Ia mengatakan pendidikan tinggi harus menjadi pondasi utama dalam merumuskan langkah-langkah strategis pembangunan bangsa, sehingga revitalisasi peran perguruan tinggi diperlukan untuk meningkatkan mutu, akseptabilitas, dan daya jawab terhadap dinamika masyarakat.

Menurut Fauzan, penguatan kelembagaan dan tata kelola Tridharma Perguruan Tinggi perlu dijadikan pedoman utama dalam menjalankan perguruan tinggi di tengah tantangan nasional maupun global.

“Tidak ada alasan untuk tidak melakukan revitalisasi pendidikan tinggi. Revitalisasi memerlukan modal yang kuat, terutama modal empiris berupa data yang dapat menjadi acuan dalam merumuskan kebijakan dan arah pengembangan perguruan tinggi,” ujarnya.

Lebih lanjut, ia mengingatkan amanat Pasal 31 Ayat 5 Undang-Undang Dasar (UUD) Negara Republik Indonesia Tahun 1945 yang menyebutkan bahwa pemerintah memajukan ilmu pengetahuan dan teknologi dengan menjunjung tinggi nilai agama dan persatuan bangsa demi kemajuan peradaban serta kesejahteraan umat manusia.

“Saya kira kita semua paham bahwa perguruan tinggi adalah penyangga kuat lahirnya peradaban bangsa. Maka, jika perguruan tinggi berada dalam kondisi yang baik dan unggul Insyaallah peradaban bangsa ini juga akan menjadi unggul,” ucapnya.

Dalam paparannya, Fauzan menyampaikan data bahwa Indonesia saat ini memiliki 4.416 perguruan tinggi dengan 303.067 dosen dan 9.967.487 mahasiswa.
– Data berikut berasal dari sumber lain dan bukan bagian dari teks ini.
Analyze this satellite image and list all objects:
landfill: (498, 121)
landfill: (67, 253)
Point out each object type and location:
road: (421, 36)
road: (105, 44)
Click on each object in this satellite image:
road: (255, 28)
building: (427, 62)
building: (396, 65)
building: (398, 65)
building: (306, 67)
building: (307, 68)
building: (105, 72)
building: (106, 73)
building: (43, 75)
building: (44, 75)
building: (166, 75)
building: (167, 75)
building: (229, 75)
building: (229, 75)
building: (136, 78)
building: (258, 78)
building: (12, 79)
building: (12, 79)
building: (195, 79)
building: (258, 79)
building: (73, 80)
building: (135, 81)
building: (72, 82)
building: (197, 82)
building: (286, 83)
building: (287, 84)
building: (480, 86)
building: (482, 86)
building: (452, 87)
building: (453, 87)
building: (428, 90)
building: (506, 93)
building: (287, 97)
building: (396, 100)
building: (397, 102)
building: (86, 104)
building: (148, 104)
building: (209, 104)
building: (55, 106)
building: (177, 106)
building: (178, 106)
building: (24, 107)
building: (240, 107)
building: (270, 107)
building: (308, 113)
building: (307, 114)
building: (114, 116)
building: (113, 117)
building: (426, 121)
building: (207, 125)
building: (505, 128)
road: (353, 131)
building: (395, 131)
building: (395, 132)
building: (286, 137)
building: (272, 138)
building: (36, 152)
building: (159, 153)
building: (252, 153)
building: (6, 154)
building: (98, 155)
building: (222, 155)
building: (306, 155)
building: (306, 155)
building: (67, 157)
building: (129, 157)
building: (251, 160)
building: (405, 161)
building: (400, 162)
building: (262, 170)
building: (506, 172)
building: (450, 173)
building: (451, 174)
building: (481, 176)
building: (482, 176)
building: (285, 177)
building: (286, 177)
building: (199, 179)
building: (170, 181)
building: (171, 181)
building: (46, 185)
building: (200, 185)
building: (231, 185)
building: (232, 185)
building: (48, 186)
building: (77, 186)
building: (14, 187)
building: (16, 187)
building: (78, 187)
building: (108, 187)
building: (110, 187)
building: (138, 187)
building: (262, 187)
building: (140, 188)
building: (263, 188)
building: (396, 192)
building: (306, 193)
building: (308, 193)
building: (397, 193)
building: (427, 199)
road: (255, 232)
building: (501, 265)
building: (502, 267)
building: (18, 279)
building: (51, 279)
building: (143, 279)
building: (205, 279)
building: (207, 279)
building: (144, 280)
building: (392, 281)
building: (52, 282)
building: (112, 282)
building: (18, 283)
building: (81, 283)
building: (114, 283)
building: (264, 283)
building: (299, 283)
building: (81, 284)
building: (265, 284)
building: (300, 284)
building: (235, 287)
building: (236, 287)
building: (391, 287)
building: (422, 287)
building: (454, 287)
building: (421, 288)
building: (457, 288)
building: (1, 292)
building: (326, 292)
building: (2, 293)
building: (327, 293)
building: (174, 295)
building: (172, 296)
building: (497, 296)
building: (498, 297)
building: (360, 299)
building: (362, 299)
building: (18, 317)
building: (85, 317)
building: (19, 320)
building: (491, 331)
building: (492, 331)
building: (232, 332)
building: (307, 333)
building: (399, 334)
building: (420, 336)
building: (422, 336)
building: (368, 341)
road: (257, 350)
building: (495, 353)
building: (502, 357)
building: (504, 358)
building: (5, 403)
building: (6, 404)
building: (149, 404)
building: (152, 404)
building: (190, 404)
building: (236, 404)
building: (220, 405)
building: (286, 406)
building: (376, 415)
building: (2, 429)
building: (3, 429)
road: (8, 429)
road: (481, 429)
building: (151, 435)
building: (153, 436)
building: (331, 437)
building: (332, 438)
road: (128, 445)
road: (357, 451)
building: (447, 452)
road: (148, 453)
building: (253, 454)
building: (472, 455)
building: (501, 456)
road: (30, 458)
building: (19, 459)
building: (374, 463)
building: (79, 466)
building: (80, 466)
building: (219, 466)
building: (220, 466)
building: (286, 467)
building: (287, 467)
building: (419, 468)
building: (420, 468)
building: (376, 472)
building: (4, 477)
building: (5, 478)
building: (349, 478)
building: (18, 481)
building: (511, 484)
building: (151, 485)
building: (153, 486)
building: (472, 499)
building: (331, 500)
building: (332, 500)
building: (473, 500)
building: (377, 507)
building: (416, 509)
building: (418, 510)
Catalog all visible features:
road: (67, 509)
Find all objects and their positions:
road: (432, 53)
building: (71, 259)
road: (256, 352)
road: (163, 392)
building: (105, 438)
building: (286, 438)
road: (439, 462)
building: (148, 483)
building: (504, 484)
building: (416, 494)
Sebaran mahasiswa masih didominasi program studi sosial humaniora serta sains dan teknologi, sementara pemerintah terus mendorong penguatan program berbasis science, technology, engineering, and mathematics (STEM).

Ia juga menilai pendidikan tinggi Indonesia masih menghadapi tiga persoalan utama, yakni mutu, relevansi, dan akses.

Angka Partisipasi Kasar (APK) perguruan tinggi secara nasional berada di kisaran 32 persen, sementara di Jawa Timur tercatat 31,8 persen.

Upaya peningkatan APK selama ini dilakukan melalui skema beasiswa seperti Kartu Indonesia Pintar Kuliah (KIP-K), beasiswa pemerintah pusat dan daerah, serta dukungan filantropi, yang dinilai perlu lebih diarahkan kepada kelompok masyarakat yang belum memiliki akses pendidikan tinggi.

Selain itu, Fauzan menekankan pentingnya adaptasi perguruan tinggi terhadap kebutuhan Generasi Z yang mengharapkan keahlian spesifik dan aplikatif, keterhubungan dengan dunia industri, kepastian kerja, serta fleksibilitas sistem pendidikan.

“Keempat aspek tersebut menjadi kunci agar pendidikan tinggi Indonesia mampu bertahan, adaptif, dan relevan dalam menjawab tantangan masa depan,” katanya.